Copy the rows below verbatim, from the line with "List the labels" up to and including the line with "What is the greatest value displayed?". Leave the pictures out of your copy.
══════
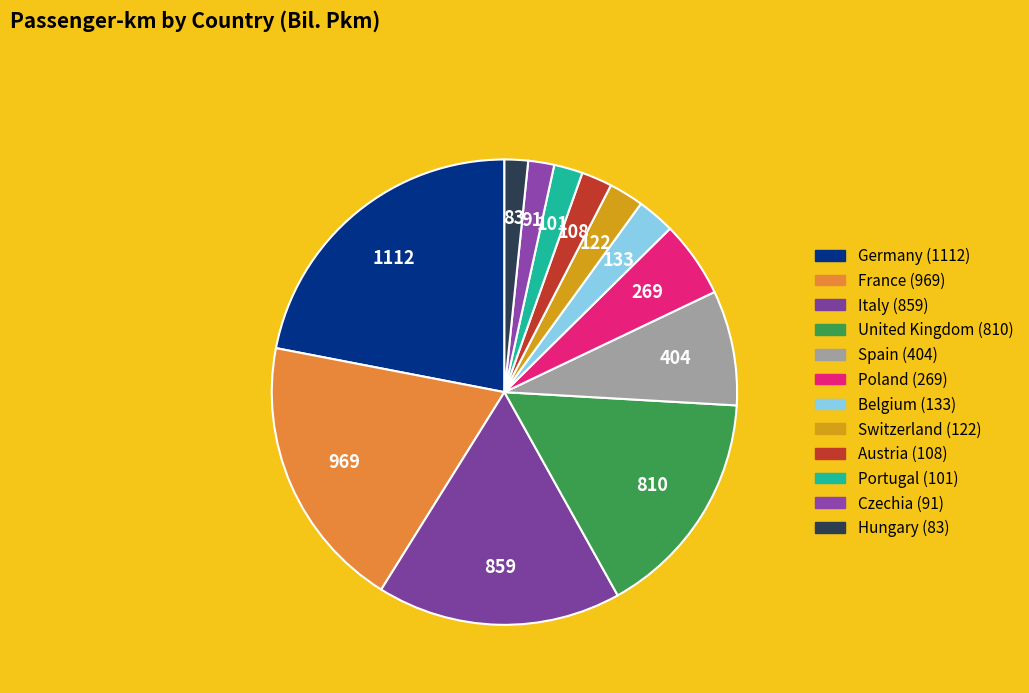

Rank the categories by value from lowest to highest.

Hungary, Czechia, Portugal, Austria, Switzerland, Belgium, Poland, Spain, United Kingdom, Italy, France, Germany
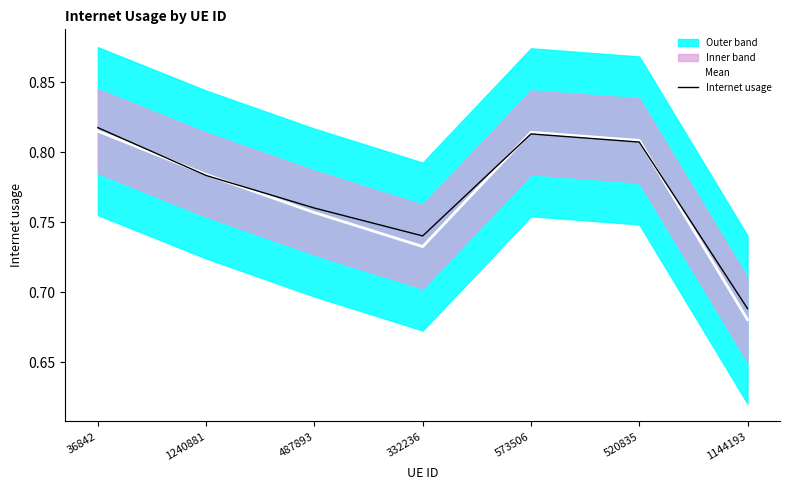

Which has a higher value, 520835 or 1144193?

520835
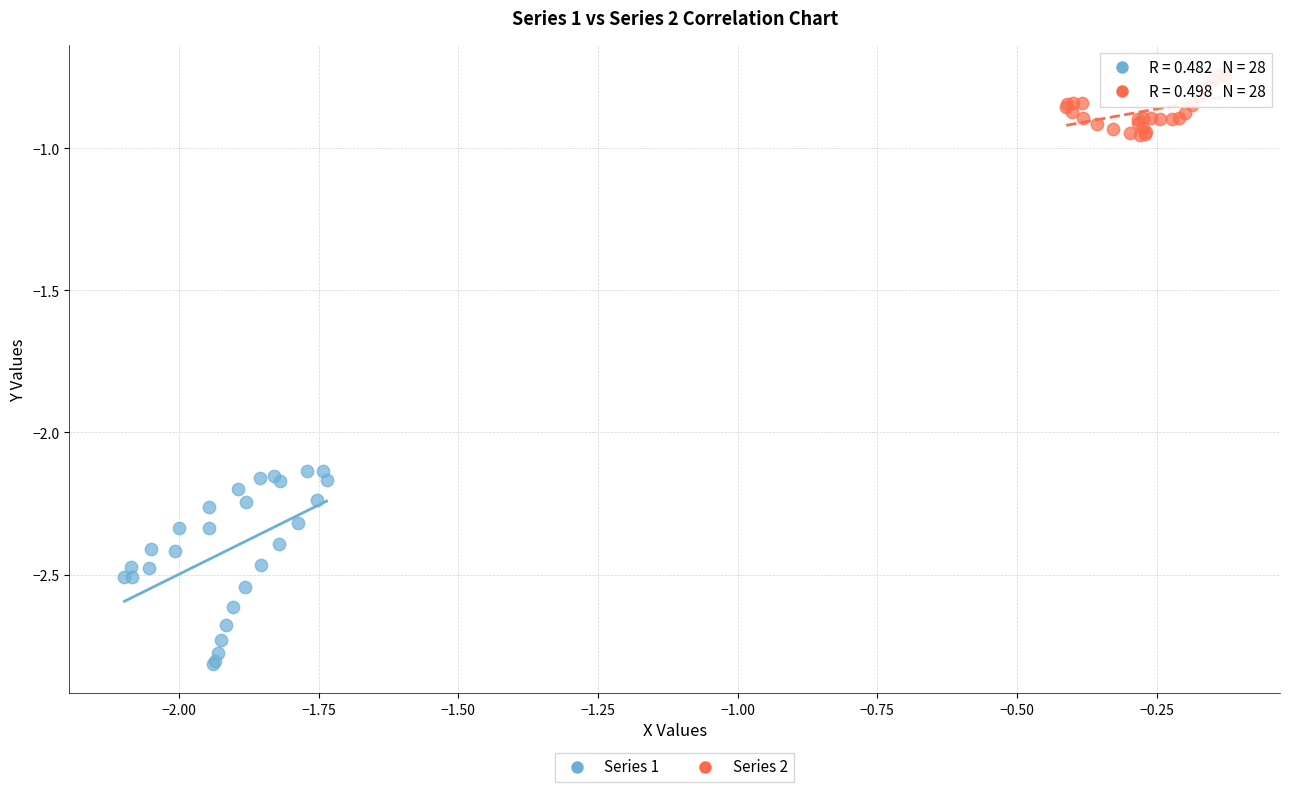

Which series has the widest spread of Y values?

Series 1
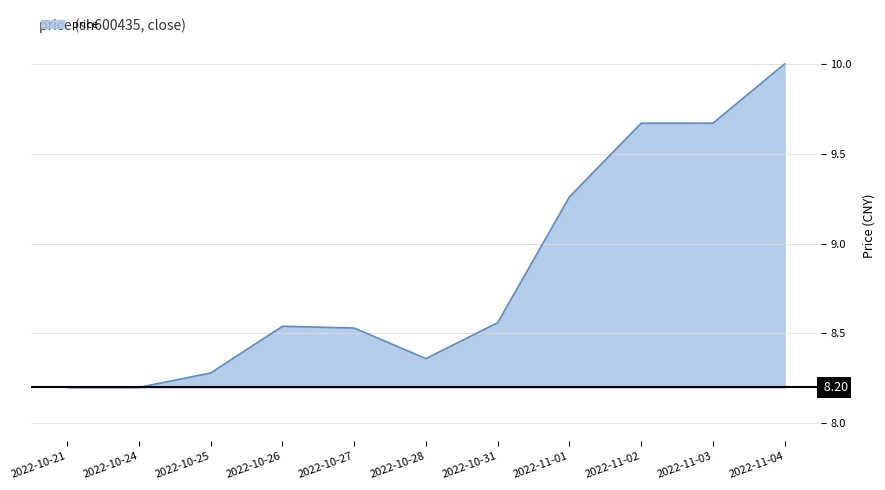

List the labels in order of value, largest first.

2022-11-04, 2022-11-03, 2022-11-02, 2022-11-01, 2022-10-31, 2022-10-26, 2022-10-27, 2022-10-28, 2022-10-25, 2022-10-24, 2022-10-21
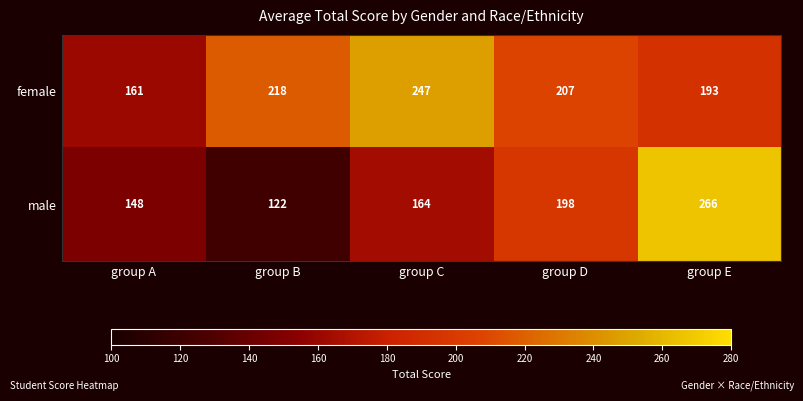

What is the total value across all series at group A?

309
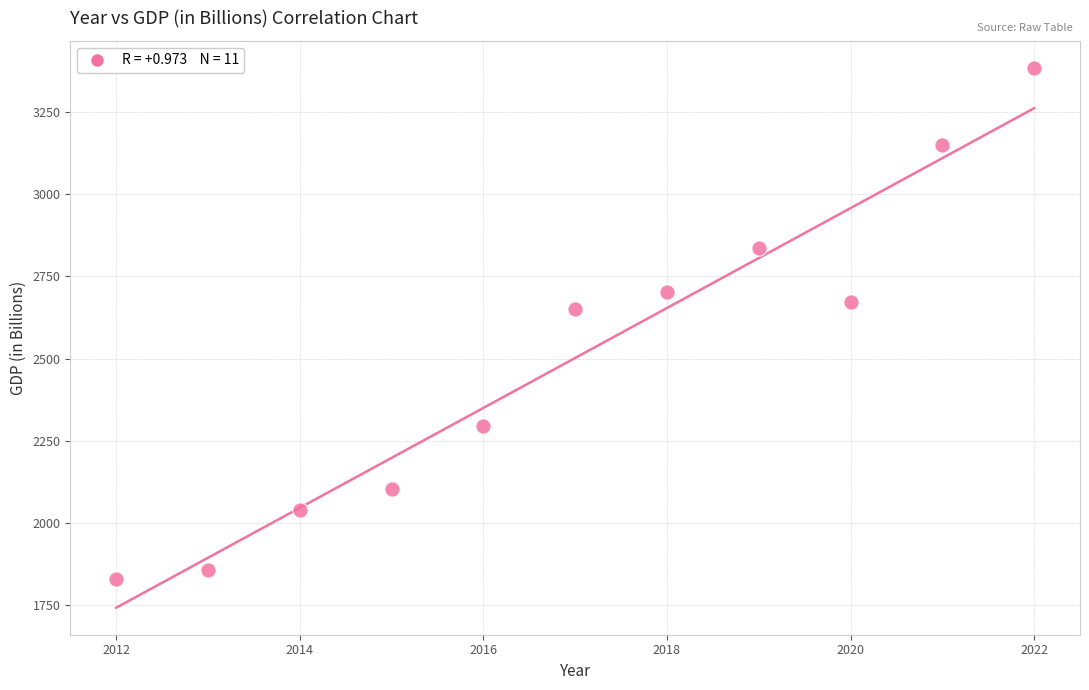

What Y value in the scatter plot is closest to 2606?

2651.5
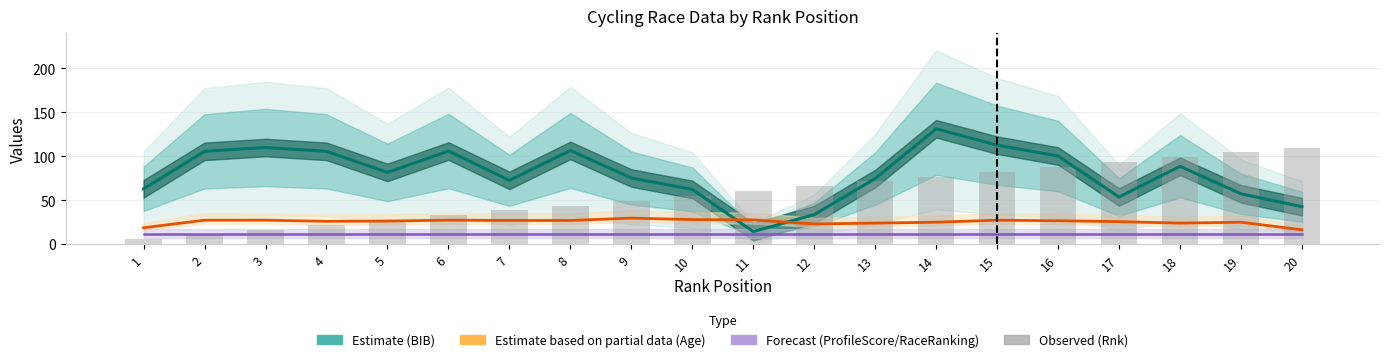

What is the difference between the second highest and minimum values in the Observed (Rnk) series?

99.0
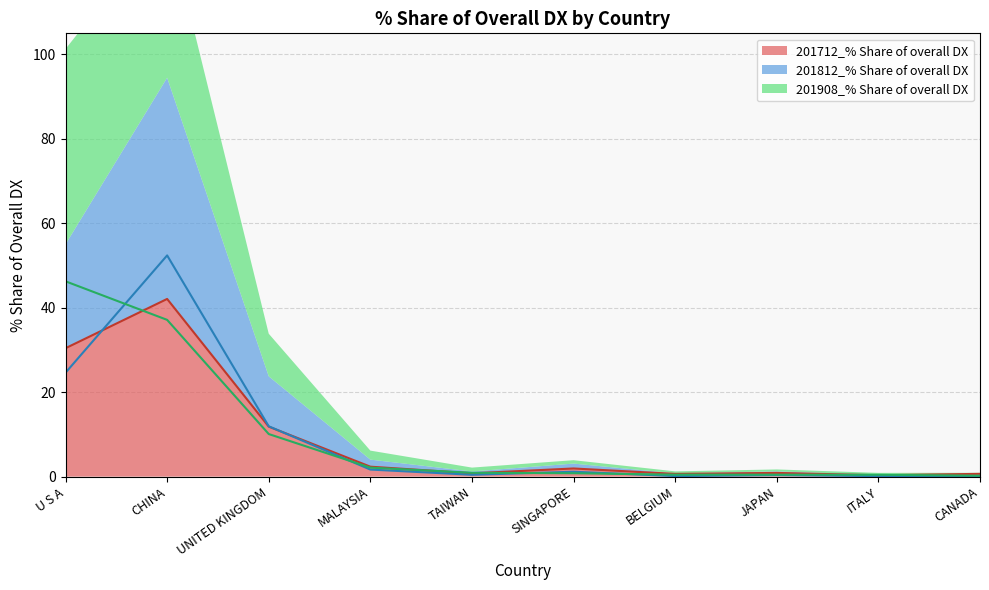

What is the greatest value displayed?

52.4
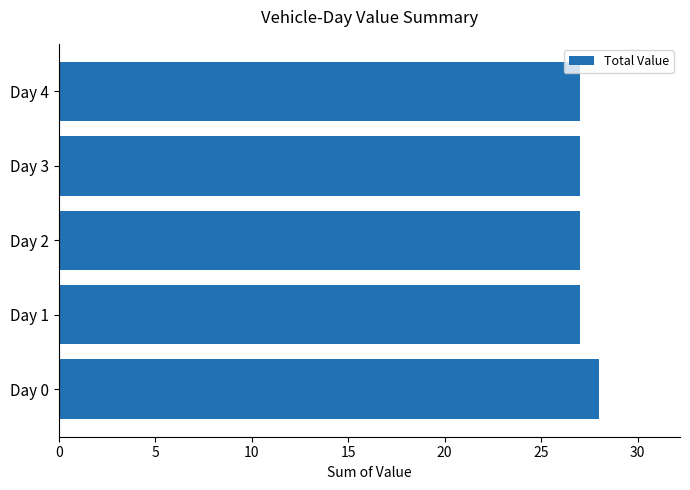

Approximately how many times larger is the value at Day 0 compared to Day 1?

1.0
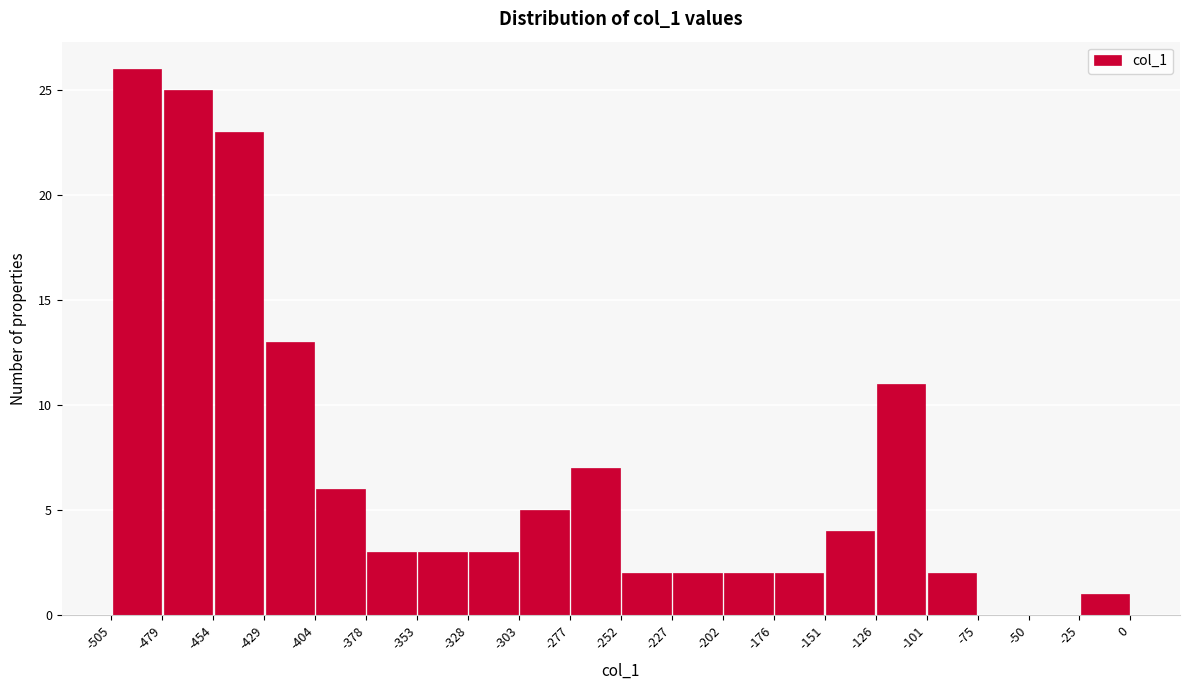

What is the height of the bar covering -101 to -75 on the x-axis? The values are not printed on the chart, so give them approximately, as read against the axis.

2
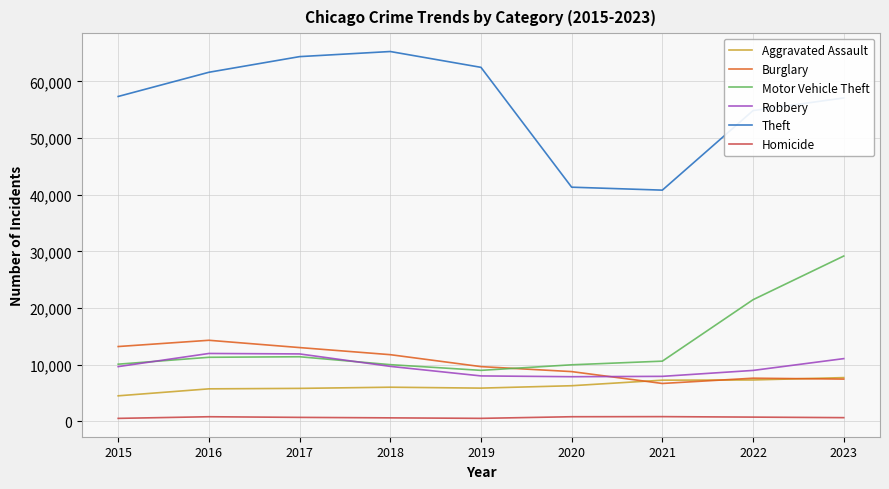

True or false: Motor Vehicle Theft and Theft intersect in this chart.

False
══════
**OUTPUT**.
List the labels in order of value, largest first.

2022-11-04, 2022-11-03, 2022-11-02, 2022-11-01, 2022-10-31, 2022-10-26, 2022-10-27, 2022-10-28, 2022-10-25, 2022-10-24, 2022-10-21

What is the total value across all series at group A?

309

What Y value in the scatter plot is closest to 2606?

2651.5

What is the difference between the second highest and minimum values in the Observed (Rnk) series?

99.0

What is the greatest value displayed?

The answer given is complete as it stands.